## The problem
Please return each of the entries below exactly as they appear.

Content starts

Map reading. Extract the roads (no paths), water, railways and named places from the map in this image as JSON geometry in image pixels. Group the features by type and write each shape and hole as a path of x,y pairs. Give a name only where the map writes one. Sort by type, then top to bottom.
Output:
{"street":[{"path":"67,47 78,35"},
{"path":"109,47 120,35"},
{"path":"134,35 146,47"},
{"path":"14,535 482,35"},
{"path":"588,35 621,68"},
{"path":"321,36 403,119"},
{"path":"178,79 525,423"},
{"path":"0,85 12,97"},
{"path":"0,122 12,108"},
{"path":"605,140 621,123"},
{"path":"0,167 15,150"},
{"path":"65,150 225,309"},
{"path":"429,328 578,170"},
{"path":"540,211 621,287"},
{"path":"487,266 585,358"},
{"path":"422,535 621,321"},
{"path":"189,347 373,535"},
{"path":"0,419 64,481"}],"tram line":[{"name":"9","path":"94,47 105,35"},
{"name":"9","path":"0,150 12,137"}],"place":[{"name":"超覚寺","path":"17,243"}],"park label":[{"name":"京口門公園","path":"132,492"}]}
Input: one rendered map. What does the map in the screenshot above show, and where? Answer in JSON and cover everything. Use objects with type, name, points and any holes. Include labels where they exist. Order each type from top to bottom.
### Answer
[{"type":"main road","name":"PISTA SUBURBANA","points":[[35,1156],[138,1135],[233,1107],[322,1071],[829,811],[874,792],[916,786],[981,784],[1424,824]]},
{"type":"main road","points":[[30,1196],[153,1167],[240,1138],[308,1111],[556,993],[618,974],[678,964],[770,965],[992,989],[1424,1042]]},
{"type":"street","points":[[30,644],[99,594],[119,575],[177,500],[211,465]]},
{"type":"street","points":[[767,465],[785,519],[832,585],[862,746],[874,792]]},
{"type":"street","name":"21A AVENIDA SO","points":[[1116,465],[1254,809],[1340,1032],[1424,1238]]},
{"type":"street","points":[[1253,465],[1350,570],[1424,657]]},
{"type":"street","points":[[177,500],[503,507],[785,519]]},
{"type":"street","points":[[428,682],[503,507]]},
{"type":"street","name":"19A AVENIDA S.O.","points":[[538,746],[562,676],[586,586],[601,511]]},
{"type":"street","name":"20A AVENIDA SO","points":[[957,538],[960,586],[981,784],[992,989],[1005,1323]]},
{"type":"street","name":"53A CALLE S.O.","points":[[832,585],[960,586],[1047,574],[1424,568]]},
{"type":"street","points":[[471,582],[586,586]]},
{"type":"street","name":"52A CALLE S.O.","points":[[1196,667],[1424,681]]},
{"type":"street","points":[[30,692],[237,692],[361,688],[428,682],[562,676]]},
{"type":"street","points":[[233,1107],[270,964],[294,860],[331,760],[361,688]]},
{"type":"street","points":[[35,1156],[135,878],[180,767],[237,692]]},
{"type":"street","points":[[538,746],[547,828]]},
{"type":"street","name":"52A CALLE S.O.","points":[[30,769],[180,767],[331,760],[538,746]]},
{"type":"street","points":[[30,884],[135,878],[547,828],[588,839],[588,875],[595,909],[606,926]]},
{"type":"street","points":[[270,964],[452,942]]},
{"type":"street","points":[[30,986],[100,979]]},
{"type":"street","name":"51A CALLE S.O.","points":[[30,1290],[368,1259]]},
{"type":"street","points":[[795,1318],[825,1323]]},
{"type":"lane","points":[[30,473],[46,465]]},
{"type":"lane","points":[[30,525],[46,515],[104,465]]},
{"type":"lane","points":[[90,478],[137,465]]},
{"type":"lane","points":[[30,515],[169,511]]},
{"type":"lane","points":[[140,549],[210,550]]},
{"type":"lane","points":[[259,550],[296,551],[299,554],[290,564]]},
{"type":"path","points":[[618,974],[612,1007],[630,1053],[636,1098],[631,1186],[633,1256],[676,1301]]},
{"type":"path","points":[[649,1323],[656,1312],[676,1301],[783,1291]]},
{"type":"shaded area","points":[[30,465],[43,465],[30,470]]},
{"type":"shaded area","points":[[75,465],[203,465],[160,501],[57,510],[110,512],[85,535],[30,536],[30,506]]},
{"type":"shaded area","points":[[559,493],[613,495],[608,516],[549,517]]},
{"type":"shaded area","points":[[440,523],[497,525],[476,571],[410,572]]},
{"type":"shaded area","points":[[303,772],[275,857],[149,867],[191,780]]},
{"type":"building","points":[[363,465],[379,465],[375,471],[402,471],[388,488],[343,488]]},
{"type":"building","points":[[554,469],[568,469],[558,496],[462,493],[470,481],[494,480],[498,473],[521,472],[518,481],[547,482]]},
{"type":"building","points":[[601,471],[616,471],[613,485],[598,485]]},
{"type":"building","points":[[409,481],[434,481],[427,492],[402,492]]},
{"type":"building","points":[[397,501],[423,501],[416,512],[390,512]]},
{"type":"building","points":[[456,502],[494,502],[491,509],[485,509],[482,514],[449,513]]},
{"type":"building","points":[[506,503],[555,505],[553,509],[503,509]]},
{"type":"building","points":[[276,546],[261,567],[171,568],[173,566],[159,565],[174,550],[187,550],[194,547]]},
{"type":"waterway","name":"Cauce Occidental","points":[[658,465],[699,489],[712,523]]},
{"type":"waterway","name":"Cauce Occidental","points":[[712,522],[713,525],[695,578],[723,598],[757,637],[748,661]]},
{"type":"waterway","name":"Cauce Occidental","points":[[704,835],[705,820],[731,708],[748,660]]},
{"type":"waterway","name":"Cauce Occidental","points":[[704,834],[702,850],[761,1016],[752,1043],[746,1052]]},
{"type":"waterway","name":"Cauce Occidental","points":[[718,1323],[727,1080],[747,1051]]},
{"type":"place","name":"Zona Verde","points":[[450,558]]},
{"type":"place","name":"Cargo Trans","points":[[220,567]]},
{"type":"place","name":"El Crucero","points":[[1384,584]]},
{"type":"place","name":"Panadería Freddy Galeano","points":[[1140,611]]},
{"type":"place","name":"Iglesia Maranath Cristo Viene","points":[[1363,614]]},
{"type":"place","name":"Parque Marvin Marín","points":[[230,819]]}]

Content ends

## Output for this task
Map reading. Extract the roads (no paths), water, railways and named places from the map in this image as JSON geometry in image pixels. Group the features by type and write each shape and hole as a path of x,y pairs. Give a name only where the map writes one. Sort by type, then top to bottom.
Output:
{"street":[{"path":"67,47 78,35"},
{"path":"109,47 120,35"},
{"path":"134,35 146,47"},
{"path":"14,535 482,35"},
{"path":"588,35 621,68"},
{"path":"321,36 403,119"},
{"path":"178,79 525,423"},
{"path":"0,85 12,97"},
{"path":"0,122 12,108"},
{"path":"605,140 621,123"},
{"path":"0,167 15,150"},
{"path":"65,150 225,309"},
{"path":"429,328 578,170"},
{"path":"540,211 621,287"},
{"path":"487,266 585,358"},
{"path":"422,535 621,321"},
{"path":"189,347 373,535"},
{"path":"0,419 64,481"}],"tram line":[{"name":"9","path":"94,47 105,35"},
{"name":"9","path":"0,150 12,137"}],"place":[{"name":"超覚寺","path":"17,243"}],"park label":[{"name":"京口門公園","path":"132,492"}]}
Input: one rendered map. What does the map in the screenshot above show, and where? Answer in JSON and cover everything. Use objects with type, name, points and any holes. Include labels where they exist. Order each type from top to bottom.
### Answer
[{"type":"main road","name":"PISTA SUBURBANA","points":[[35,1156],[138,1135],[233,1107],[322,1071],[829,811],[874,792],[916,786],[981,784],[1424,824]]},
{"type":"main road","points":[[30,1196],[153,1167],[240,1138],[308,1111],[556,993],[618,974],[678,964],[770,965],[992,989],[1424,1042]]},
{"type":"street","points":[[30,644],[99,594],[119,575],[177,500],[211,465]]},
{"type":"street","points":[[767,465],[785,519],[832,585],[862,746],[874,792]]},
{"type":"street","name":"21A AVENIDA SO","points":[[1116,465],[1254,809],[1340,1032],[1424,1238]]},
{"type":"street","points":[[1253,465],[1350,570],[1424,657]]},
{"type":"street","points":[[177,500],[503,507],[785,519]]},
{"type":"street","points":[[428,682],[503,507]]},
{"type":"street","name":"19A AVENIDA S.O.","points":[[538,746],[562,676],[586,586],[601,511]]},
{"type":"street","name":"20A AVENIDA SO","points":[[957,538],[960,586],[981,784],[992,989],[1005,1323]]},
{"type":"street","name":"53A CALLE S.O.","points":[[832,585],[960,586],[1047,574],[1424,568]]},
{"type":"street","points":[[471,582],[586,586]]},
{"type":"street","name":"52A CALLE S.O.","points":[[1196,667],[1424,681]]},
{"type":"street","points":[[30,692],[237,692],[361,688],[428,682],[562,676]]},
{"type":"street","points":[[233,1107],[270,964],[294,860],[331,760],[361,688]]},
{"type":"street","points":[[35,1156],[135,878],[180,767],[237,692]]},
{"type":"street","points":[[538,746],[547,828]]},
{"type":"street","name":"52A CALLE S.O.","points":[[30,769],[180,767],[331,760],[538,746]]},
{"type":"street","points":[[30,884],[135,878],[547,828],[588,839],[588,875],[595,909],[606,926]]},
{"type":"street","points":[[270,964],[452,942]]},
{"type":"street","points":[[30,986],[100,979]]},
{"type":"street","name":"51A CALLE S.O.","points":[[30,1290],[368,1259]]},
{"type":"street","points":[[795,1318],[825,1323]]},
{"type":"lane","points":[[30,473],[46,465]]},
{"type":"lane","points":[[30,525],[46,515],[104,465]]},
{"type":"lane","points":[[90,478],[137,465]]},
{"type":"lane","points":[[30,515],[169,511]]},
{"type":"lane","points":[[140,549],[210,550]]},
{"type":"lane","points":[[259,550],[296,551],[299,554],[290,564]]},
{"type":"path","points":[[618,974],[612,1007],[630,1053],[636,1098],[631,1186],[633,1256],[676,1301]]},
{"type":"path","points":[[649,1323],[656,1312],[676,1301],[783,1291]]},
{"type":"shaded area","points":[[30,465],[43,465],[30,470]]},
{"type":"shaded area","points":[[75,465],[203,465],[160,501],[57,510],[110,512],[85,535],[30,536],[30,506]]},
{"type":"shaded area","points":[[559,493],[613,495],[608,516],[549,517]]},
{"type":"shaded area","points":[[440,523],[497,525],[476,571],[410,572]]},
{"type":"shaded area","points":[[303,772],[275,857],[149,867],[191,780]]},
{"type":"building","points":[[363,465],[379,465],[375,471],[402,471],[388,488],[343,488]]},
{"type":"building","points":[[554,469],[568,469],[558,496],[462,493],[470,481],[494,480],[498,473],[521,472],[518,481],[547,482]]},
{"type":"building","points":[[601,471],[616,471],[613,485],[598,485]]},
{"type":"building","points":[[409,481],[434,481],[427,492],[402,492]]},
{"type":"building","points":[[397,501],[423,501],[416,512],[390,512]]},
{"type":"building","points":[[456,502],[494,502],[491,509],[485,509],[482,514],[449,513]]},
{"type":"building","points":[[506,503],[555,505],[553,509],[503,509]]},
{"type":"building","points":[[276,546],[261,567],[171,568],[173,566],[159,565],[174,550],[187,550],[194,547]]},
{"type":"waterway","name":"Cauce Occidental","points":[[658,465],[699,489],[712,523]]},
{"type":"waterway","name":"Cauce Occidental","points":[[712,522],[713,525],[695,578],[723,598],[757,637],[748,661]]},
{"type":"waterway","name":"Cauce Occidental","points":[[704,835],[705,820],[731,708],[748,660]]},
{"type":"waterway","name":"Cauce Occidental","points":[[704,834],[702,850],[761,1016],[752,1043],[746,1052]]},
{"type":"waterway","name":"Cauce Occidental","points":[[718,1323],[727,1080],[747,1051]]},
{"type":"place","name":"Zona Verde","points":[[450,558]]},
{"type":"place","name":"Cargo Trans","points":[[220,567]]},
{"type":"place","name":"El Crucero","points":[[1384,584]]},
{"type":"place","name":"Panadería Freddy Galeano","points":[[1140,611]]},
{"type":"place","name":"Iglesia Maranath Cristo Viene","points":[[1363,614]]},
{"type":"place","name":"Parque Marvin Marín","points":[[230,819]]}]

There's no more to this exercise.